**WORK ITEM**
Edit the material below by changing each "y-axis" to "vertical axis" and keeping everything else the same. Leave the pictures out of your version.
== PROVIDED MATERIAL
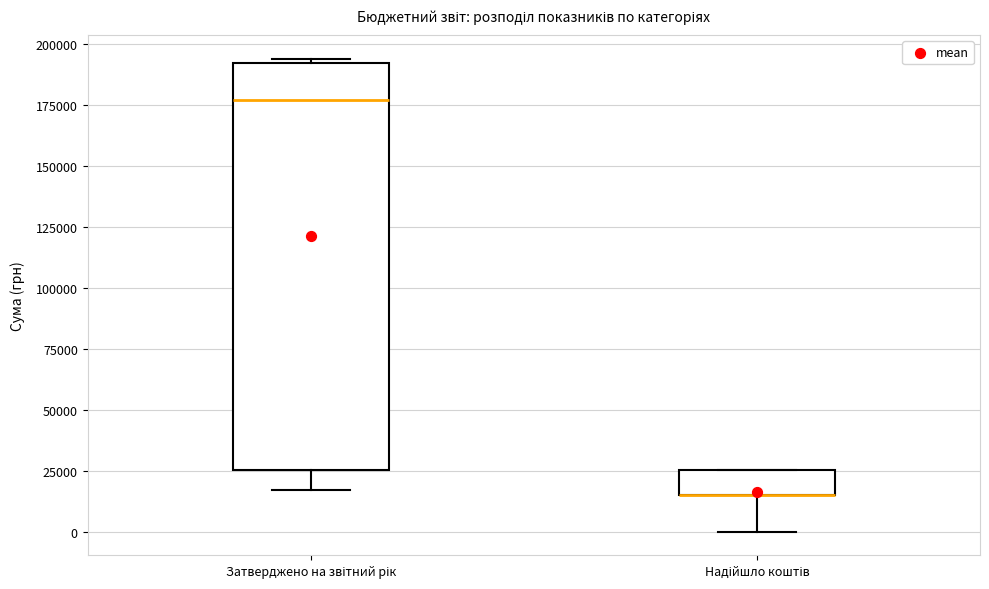

Where is the upper edge of the box for Затверджено на звітний рік on the y-axis? The values are not printed on the chart, so give them approximately, as read against the axis.

190000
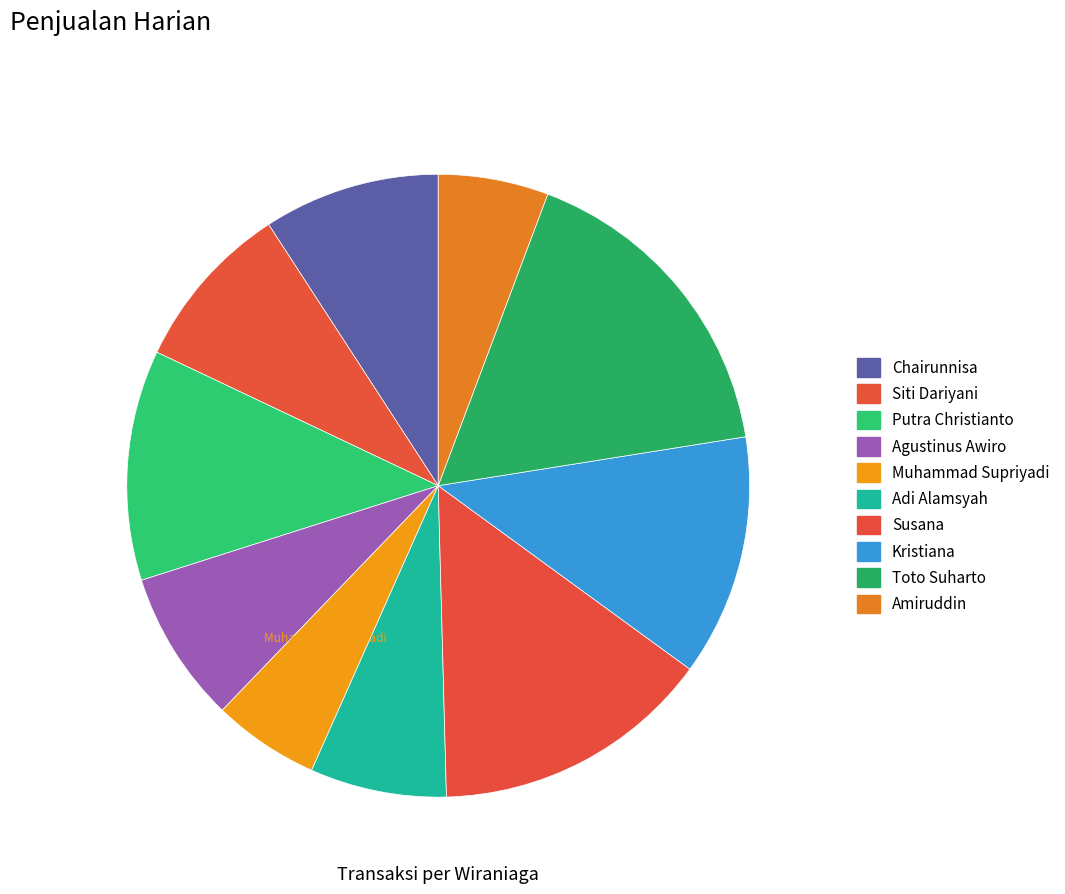

The Kristiana slice represents 3% of the pie. True or false?

False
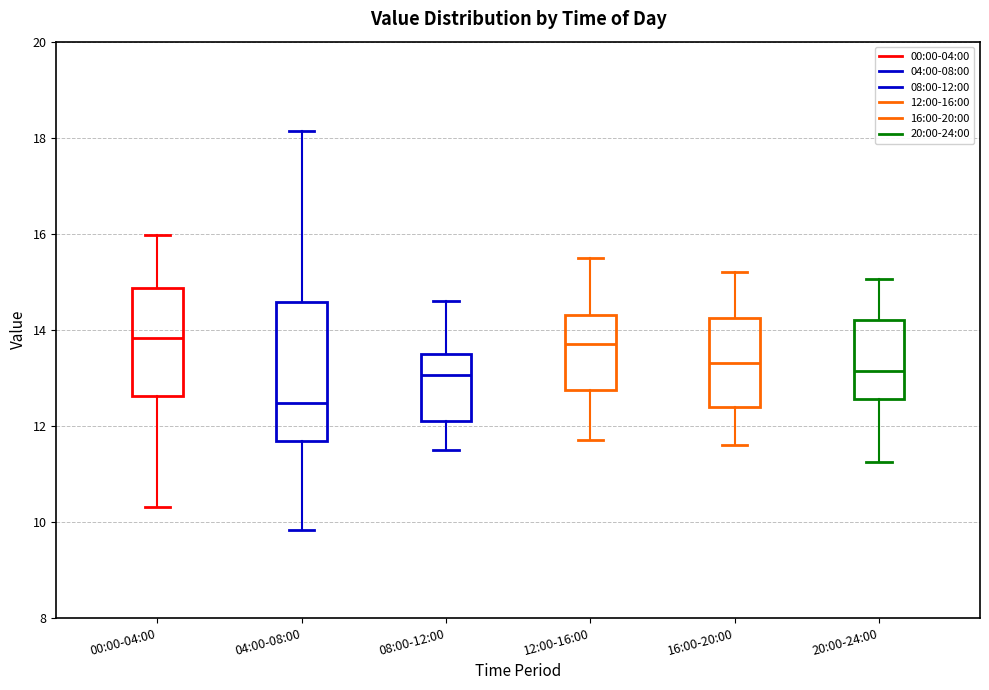

Where does the upper whisker of the box for 16:00-20:00 end on the y-axis? The values are not printed on the chart, so give them approximately, as read against the axis.

15.2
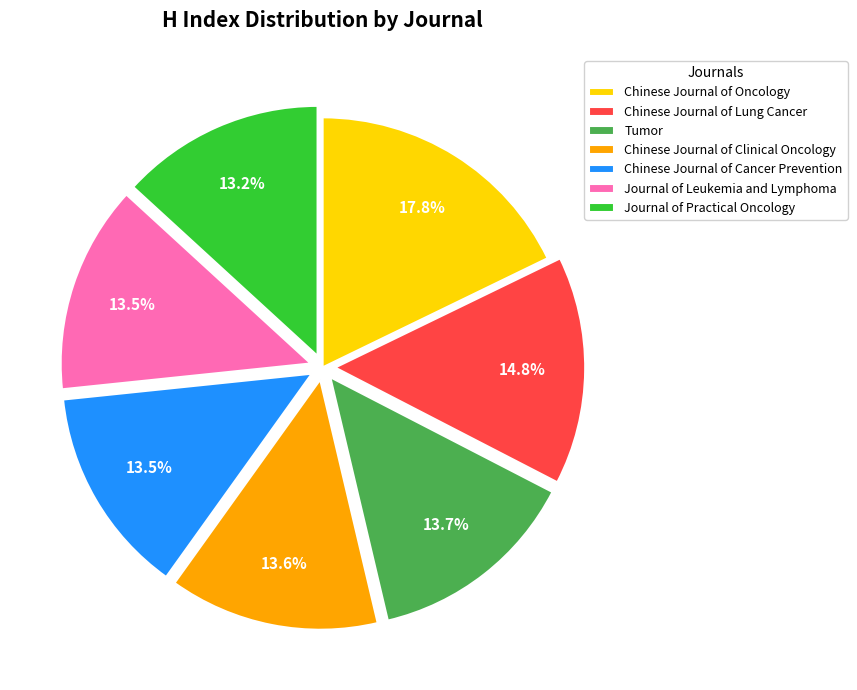

To the nearest percent, what is the difference between the largest and smallest slice percentages?

5%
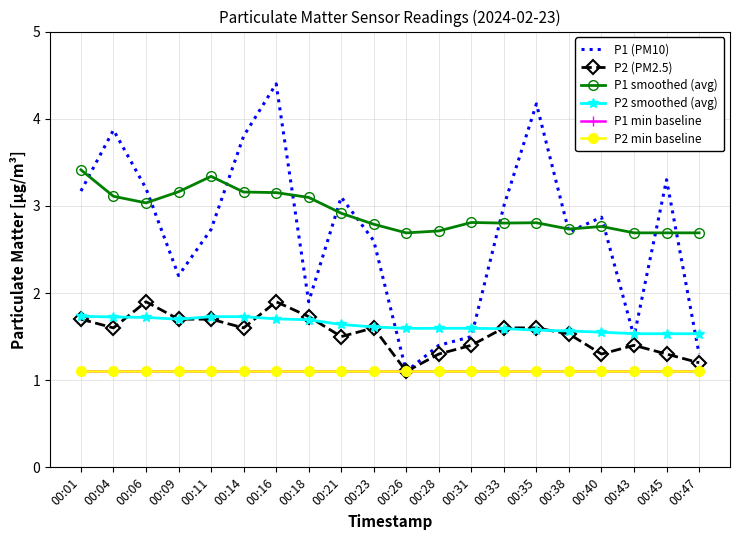

What is the sum of the P2 min baseline values at 00:16 and 00:31?

2.2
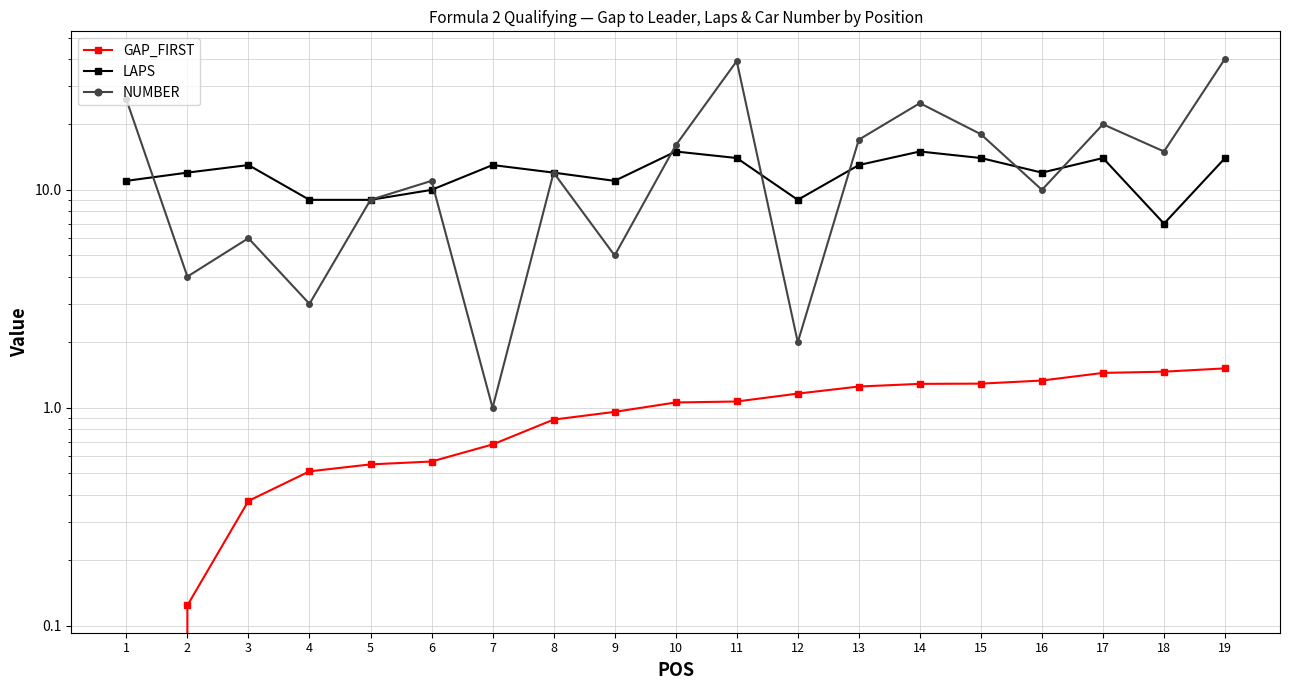

How many LAPS values are between 10 and 14?

13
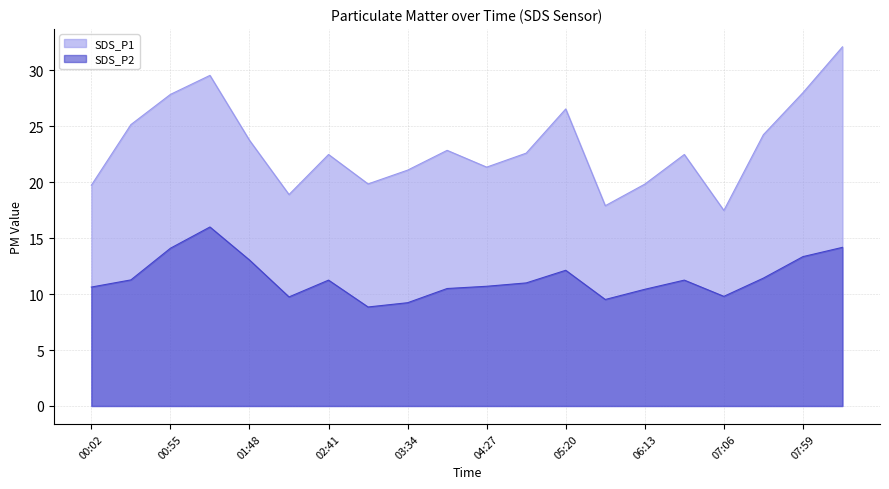

What is the difference between the maximum and second lowest values in the SDS_P1 series?

14.2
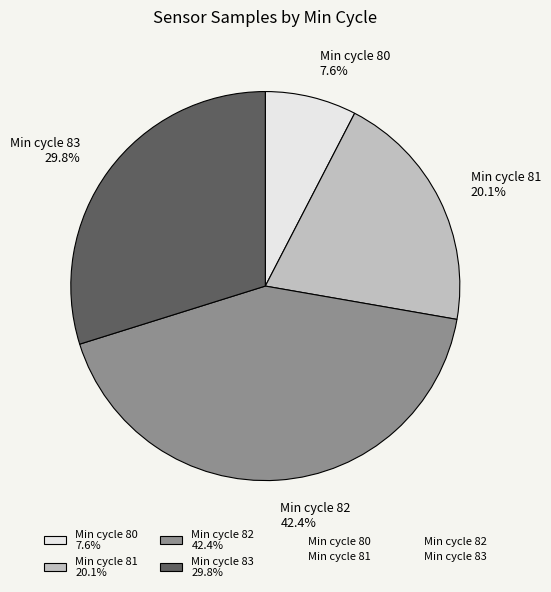

What is the smallest slice in the pie chart?

Min cycle 80 7.6%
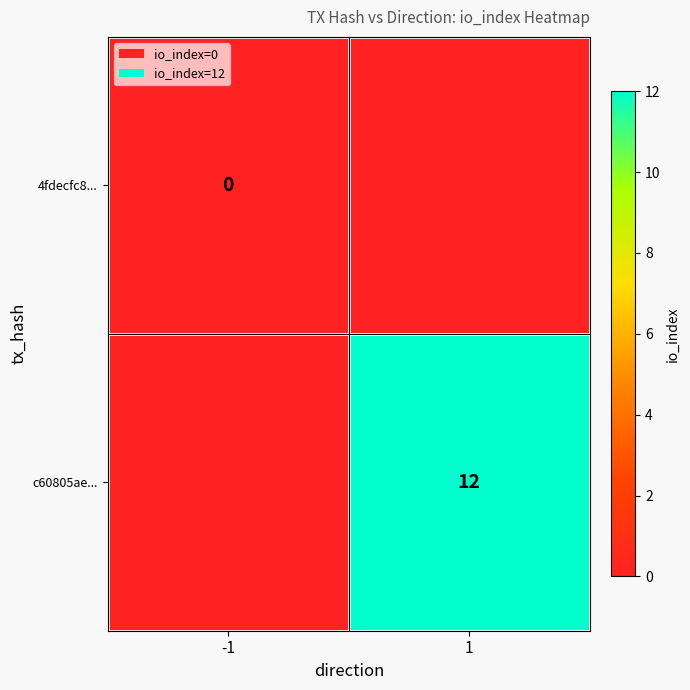

At which category is the sum across all series the highest?

1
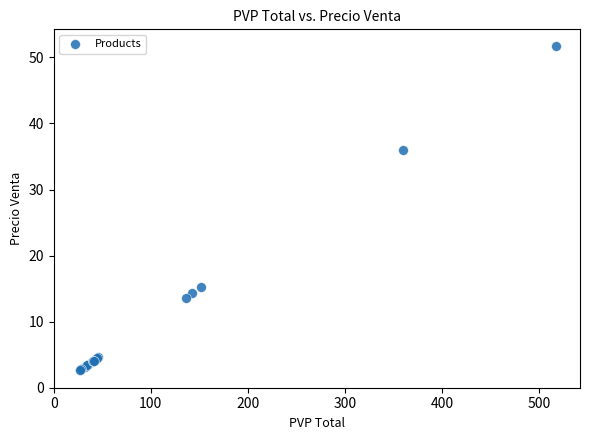

What Y value in the scatter plot is closest to 27?

36.0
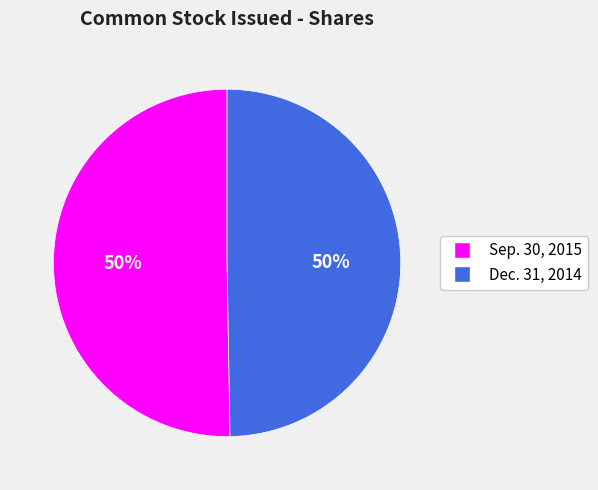

Count the number of slices in the pie.

2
====
**ANSWER AREA**
Where is the upper edge of the box for Затверджено на звітний рік on the vertical axis? The values are not printed on the chart, so give them approximately, as read against the axis.

190000

The Kristiana slice represents 3% of the pie. True or false?

False

Where does the upper whisker of the box for 16:00-20:00 end on the vertical axis? The values are not printed on the chart, so give them approximately, as read against the axis.

15.2

To the nearest percent, what is the difference between the largest and smallest slice percentages?

5%

What is the sum of the P2 min baseline values at 00:16 and 00:31?

2.2

How many LAPS values are between 10 and 14?

13

What is the difference between the maximum and second lowest values in the SDS_P1 series?

14.2

What is the smallest slice in the pie chart?

Min cycle 80 7.6%

At which category is the sum across all series the highest?

1

What Y value in the scatter plot is closest to 27?

36.0

Count the number of slices in the pie.

2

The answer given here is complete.